Кто-то однажды сказал, что существуют три типа воров: те, кто отнимает деньги силой, те, кто отнимает деньги хитростью, и те, кто использует законы.
«А что с двадцатипятимиллиардным населением Империи, освобождённым герцогом Лоэнграммом от ига аристократической системы правления? Сомнительно, что они ни с того, ни с сего простят Союз за то, что он объединился с самым худшим типом вора, который только можно представить. Ничего не поделаешь. Получается, придётся сражаться с «народной армией» Галактической Империи, как я когда-то и подозревал? И когда это произойдет, не будет ли правда на их стороне?»
— Итак, адмирал Меркатц, что вы собираетесь делать?
Мягкий голос отвлек Яна от размышлений и вернул в зал совещаний Изерлона. Он всматривался в лица своих подчинённых, пока его взгляд не остановился на говорившем, начальнике штаба Мурае. Несмотря на различия в званиях, другие штабные офицеры даже не пытались скрыть общего недоумения. Новоявленный министр обороны «законного имперского правительства» мог отнестись к новости подобно другим офицерам штаба, но прочитать это по его лицу было невозможно. Мурай разорвал его сдержанность и колебания, как лист бумаги.
— Граф Ремшайд как глава правительства в изгнании, конечно, не ожидает, что адмирал Меркатц откажется от назначения. Не вижу смысла обманывать его ожидания.
И хотя в словах адмирала Мурая не было ни грамма цинизма, ему недоставало определённой доли терпимости к уклончивости и желанию оставаться в тени, поэтому Меркатцу показалось, что ему отрезали все пути к отступлению. Вечно серьёзный Мурай пробил непроницаемую маску адмирала-изгнанника силой поверхностной критики. Меркатц обратил свой усталый взгляд к говорившему:
— Я абсолютно не согласен с точкой зрения графа Ремшайда. Моя верность императору ни в чём не уступает его, но, если вам интересно моё мнение, я предпочел бы, чтобы его величество жил беззаботной жизнью обычного человека.
Голос старого адмирала стал более глубоким.
— Создание правительства в изгнании не означает, что они смогут лишить герцога Лоэнграмма власти. Он относится к людям, как к союзникам, но только потому, что они его поддерживают. Одного понять не могу… — Меркатц медленно покачал головой. Казалось, что его усталость приобрела физическую форму и сжала его невидимой хваткой. — Почему те, кто должен защищать юного императора, толкают его в водоворот политических раздоров и войн. Если они собираются создать правительство в изгнании, пусть сделают это сами. Нет ни одной причины, по которой они должны вовлекать в это дело ребёнка, даже его величество, неспособного ещё судить о вещах здраво.

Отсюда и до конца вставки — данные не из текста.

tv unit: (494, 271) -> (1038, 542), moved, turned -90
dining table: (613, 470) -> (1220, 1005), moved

Ян непочтительно вертел в руках снятый с головы берет и молчал. Он скромно взглянул на Шёнкопфа, который высказал своё мнение:
— Если подумать, в нашем случае предложение не совпадает со спросом.
— Спрос и предложение?
— Да. Поскольку власть герцога Лоэнграмма основана на вере людей, власть императора ему больше не нужна. С другой стороны, подрывая легитимность его власти, граф Ремшайд заставляет его проявить инициативу и избавиться от правительства в изгнании.
— Положение адмирала Меркатца понятно. Но я бы хотел спросить, что ваше превосходительство планирует делать и как собирается действовать.

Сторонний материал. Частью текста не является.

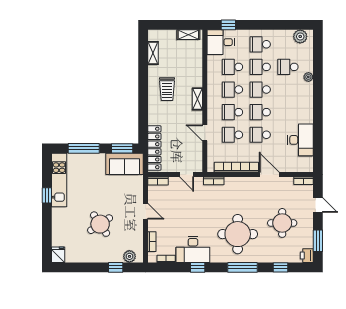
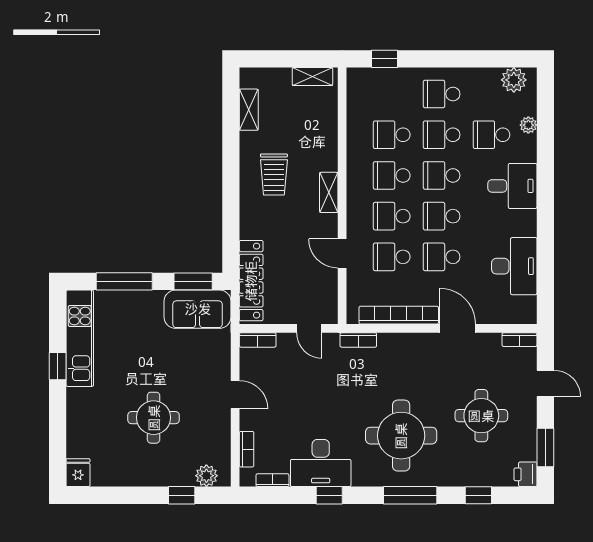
desk: (221, 42) -> (512, 186), moved, turned 180
plant: (308, 77) -> (528, 125), moved
round table: (100, 224) -> (154, 418), turned 34

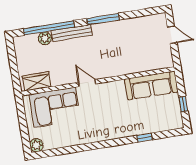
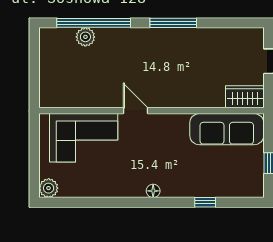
bench: (72, 33) -> (125, 36), removed
wardrobe: (37, 81) -> (245, 97), moved
floor lamp: (108, 136) -> (153, 191), added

— Контр-адмирал Мурай, — сказал Ян, впервые открыв рот.
Было ощущение, что Меркатц оказался в кресле подсудимого. Ян высоко ценил дотошность и проницательность Мурая, но иногда это могло доставлять неудобства.
— Как было бы прекрасно тем, кто является частью большой организации, иметь возможность принимать решения по собственной воле. Столько всего хочется высказать этим правительственным снобам, вот только цензурных слов не хватит. Что меня действительно раздражает, так это то, что они втягивают нас в свои глупые игры.
Кассельн, Шёнкопф и Фредерика Гринхилл кивнули, соглашаясь с Яном и понимая, к чему он клонит. Меркатц вовсе не желал стать часть правительства в изгнании и не стремился приступить к исполнению своих обязательств в нём, но стал козлом отпущения постфактум по принуждению. Было бы несправедливо ставить ему ультиматум в такой момент. Мурай, вероятно понимая это, кивнул и ушёл.
Опасаясь, что всему этому не будет конца и края, Ян объявил перерыв. Шёнкопф повернулся к адмиралу с кривой улыбкой на лице:
— Если у вас столько всего накопилось, так почему не высказать им всё? Почему бы просто не прокричать: «У царя Мидаса ослиные уши!» и не покончить с этим?
— Солдат на действительной службе не имеет права выражать критические замечания по политическому поводу на открытом заседании, разве нет?